----- WORKING DATA
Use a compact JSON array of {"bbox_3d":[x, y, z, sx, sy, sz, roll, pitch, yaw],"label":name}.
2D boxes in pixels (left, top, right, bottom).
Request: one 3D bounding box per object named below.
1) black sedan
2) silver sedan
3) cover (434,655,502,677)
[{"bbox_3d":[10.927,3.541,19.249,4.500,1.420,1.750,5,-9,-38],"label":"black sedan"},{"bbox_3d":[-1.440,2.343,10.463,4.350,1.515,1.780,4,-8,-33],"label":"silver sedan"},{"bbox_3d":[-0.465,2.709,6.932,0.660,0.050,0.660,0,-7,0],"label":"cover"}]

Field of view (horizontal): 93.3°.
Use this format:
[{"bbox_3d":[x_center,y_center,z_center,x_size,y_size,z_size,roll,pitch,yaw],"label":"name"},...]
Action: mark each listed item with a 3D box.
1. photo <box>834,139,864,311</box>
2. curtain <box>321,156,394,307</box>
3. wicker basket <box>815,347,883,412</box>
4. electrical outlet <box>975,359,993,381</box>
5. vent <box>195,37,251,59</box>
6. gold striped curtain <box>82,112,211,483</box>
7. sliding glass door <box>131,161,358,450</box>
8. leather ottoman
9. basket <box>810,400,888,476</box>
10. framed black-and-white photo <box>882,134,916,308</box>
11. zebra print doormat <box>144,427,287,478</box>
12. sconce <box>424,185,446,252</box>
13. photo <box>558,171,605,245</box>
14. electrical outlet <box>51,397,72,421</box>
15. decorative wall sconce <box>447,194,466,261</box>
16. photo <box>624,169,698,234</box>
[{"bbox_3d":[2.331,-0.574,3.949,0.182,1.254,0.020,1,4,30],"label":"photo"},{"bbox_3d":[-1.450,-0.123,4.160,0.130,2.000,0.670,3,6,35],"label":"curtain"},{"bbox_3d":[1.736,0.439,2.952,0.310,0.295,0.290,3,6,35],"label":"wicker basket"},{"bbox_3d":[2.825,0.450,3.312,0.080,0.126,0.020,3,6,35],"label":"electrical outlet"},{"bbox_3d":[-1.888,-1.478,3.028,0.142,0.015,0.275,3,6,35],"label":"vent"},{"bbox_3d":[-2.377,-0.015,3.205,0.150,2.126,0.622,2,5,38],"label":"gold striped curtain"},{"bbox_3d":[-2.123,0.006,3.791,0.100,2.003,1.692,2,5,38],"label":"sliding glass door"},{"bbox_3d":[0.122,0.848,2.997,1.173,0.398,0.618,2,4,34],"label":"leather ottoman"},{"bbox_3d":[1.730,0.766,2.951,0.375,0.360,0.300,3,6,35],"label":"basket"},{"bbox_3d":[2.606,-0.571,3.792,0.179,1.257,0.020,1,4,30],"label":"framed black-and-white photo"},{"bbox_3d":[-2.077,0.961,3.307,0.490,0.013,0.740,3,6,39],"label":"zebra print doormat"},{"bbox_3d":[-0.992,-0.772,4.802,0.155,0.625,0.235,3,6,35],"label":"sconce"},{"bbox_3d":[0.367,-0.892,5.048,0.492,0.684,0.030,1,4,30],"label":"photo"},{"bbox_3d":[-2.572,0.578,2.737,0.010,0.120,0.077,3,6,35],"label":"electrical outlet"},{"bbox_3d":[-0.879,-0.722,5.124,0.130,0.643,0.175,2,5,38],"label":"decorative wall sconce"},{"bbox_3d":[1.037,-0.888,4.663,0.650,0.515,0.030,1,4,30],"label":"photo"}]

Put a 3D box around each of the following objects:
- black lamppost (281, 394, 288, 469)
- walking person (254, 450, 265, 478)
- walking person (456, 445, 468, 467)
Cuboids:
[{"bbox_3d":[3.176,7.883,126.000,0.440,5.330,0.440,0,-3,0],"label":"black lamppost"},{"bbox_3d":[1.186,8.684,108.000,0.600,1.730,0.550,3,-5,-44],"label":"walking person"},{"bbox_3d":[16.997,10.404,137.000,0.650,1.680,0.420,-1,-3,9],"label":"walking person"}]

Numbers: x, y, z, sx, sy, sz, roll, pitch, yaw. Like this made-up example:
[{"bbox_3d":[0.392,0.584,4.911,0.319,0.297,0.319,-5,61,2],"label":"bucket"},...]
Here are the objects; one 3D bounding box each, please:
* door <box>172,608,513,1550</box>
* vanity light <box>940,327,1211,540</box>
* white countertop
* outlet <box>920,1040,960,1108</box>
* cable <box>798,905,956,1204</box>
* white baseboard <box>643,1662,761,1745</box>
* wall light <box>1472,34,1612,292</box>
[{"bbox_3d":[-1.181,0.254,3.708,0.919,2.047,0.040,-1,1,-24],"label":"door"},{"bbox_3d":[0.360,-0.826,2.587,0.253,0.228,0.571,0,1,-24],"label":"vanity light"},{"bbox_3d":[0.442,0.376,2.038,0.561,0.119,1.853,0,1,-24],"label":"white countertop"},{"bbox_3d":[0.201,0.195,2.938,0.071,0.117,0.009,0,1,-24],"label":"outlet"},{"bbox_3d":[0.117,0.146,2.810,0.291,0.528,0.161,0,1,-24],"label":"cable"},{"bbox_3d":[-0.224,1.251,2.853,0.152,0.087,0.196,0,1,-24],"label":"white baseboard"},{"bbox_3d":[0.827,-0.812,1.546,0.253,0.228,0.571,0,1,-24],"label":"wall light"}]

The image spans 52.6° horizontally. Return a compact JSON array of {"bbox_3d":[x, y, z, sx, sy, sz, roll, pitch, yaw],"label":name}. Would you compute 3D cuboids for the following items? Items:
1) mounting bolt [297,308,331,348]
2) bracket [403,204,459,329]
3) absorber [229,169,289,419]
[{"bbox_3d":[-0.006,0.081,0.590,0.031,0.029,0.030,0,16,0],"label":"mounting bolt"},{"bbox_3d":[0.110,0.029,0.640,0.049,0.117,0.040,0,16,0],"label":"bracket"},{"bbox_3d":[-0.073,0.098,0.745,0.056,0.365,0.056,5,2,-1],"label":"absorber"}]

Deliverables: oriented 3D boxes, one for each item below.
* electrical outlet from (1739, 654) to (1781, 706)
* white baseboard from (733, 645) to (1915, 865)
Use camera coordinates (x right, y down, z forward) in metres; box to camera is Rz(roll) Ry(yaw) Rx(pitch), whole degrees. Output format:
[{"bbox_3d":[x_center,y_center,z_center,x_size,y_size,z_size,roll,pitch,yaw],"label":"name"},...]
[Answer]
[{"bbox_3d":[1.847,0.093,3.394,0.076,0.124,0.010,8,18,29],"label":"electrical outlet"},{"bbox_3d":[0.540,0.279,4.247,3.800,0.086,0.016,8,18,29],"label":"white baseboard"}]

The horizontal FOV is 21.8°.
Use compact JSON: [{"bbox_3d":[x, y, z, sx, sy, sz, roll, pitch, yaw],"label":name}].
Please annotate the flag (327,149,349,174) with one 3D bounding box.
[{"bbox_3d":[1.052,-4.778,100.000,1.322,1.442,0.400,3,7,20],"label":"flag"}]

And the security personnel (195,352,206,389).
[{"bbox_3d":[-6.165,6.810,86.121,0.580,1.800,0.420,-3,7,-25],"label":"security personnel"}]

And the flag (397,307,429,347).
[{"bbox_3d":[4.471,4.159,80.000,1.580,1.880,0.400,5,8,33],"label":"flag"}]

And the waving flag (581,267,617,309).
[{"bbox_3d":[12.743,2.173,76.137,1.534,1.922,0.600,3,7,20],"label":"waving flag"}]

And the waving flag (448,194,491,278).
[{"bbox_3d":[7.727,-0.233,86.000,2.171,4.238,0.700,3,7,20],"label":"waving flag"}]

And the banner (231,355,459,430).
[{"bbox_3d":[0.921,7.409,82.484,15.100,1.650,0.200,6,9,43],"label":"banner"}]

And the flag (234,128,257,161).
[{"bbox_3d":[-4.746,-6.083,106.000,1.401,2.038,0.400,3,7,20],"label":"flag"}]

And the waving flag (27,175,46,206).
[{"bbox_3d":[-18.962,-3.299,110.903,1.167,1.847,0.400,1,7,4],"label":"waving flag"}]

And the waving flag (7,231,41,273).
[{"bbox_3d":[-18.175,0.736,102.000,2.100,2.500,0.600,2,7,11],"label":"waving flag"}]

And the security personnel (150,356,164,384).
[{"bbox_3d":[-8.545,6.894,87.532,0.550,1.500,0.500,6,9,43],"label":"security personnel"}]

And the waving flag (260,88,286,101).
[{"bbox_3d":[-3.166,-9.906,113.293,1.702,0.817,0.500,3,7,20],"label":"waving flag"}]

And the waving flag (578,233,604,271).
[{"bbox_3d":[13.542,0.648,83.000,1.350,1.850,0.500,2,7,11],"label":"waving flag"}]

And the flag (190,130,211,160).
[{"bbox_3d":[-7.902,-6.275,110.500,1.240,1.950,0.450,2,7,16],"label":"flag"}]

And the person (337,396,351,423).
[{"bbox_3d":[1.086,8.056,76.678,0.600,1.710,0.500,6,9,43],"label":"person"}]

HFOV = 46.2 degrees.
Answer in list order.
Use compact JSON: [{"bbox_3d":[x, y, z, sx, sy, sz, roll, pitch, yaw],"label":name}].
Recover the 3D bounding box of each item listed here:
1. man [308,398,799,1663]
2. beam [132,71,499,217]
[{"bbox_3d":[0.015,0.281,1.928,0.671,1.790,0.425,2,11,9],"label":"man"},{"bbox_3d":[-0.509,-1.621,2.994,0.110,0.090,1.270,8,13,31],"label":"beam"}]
----------
When you reach the line with "3) cover (434,655,502,677)" in the records above, start writing out lines exactly, and stop once the line with "15. decorative wall" has been written; include nothing else.

### EXERCISE ANSWER
3) cover (434,655,502,677)
[{"bbox_3d":[10.927,3.541,19.249,4.500,1.420,1.750,5,-9,-38],"label":"black sedan"},{"bbox_3d":[-1.440,2.343,10.463,4.350,1.515,1.780,4,-8,-33],"label":"silver sedan"},{"bbox_3d":[-0.465,2.709,6.932,0.660,0.050,0.660,0,-7,0],"label":"cover"}]

Field of view (horizontal): 93.3°.
Use this format:
[{"bbox_3d":[x_center,y_center,z_center,x_size,y_size,z_size,roll,pitch,yaw],"label":"name"},...]
Action: mark each listed item with a 3D box.
1. photo <box>834,139,864,311</box>
2. curtain <box>321,156,394,307</box>
3. wicker basket <box>815,347,883,412</box>
4. electrical outlet <box>975,359,993,381</box>
5. vent <box>195,37,251,59</box>
6. gold striped curtain <box>82,112,211,483</box>
7. sliding glass door <box>131,161,358,450</box>
8. leather ottoman
9. basket <box>810,400,888,476</box>
10. framed black-and-white photo <box>882,134,916,308</box>
11. zebra print doormat <box>144,427,287,478</box>
12. sconce <box>424,185,446,252</box>
13. photo <box>558,171,605,245</box>
14. electrical outlet <box>51,397,72,421</box>
15. decorative wall sconce <box>447,194,466,261</box>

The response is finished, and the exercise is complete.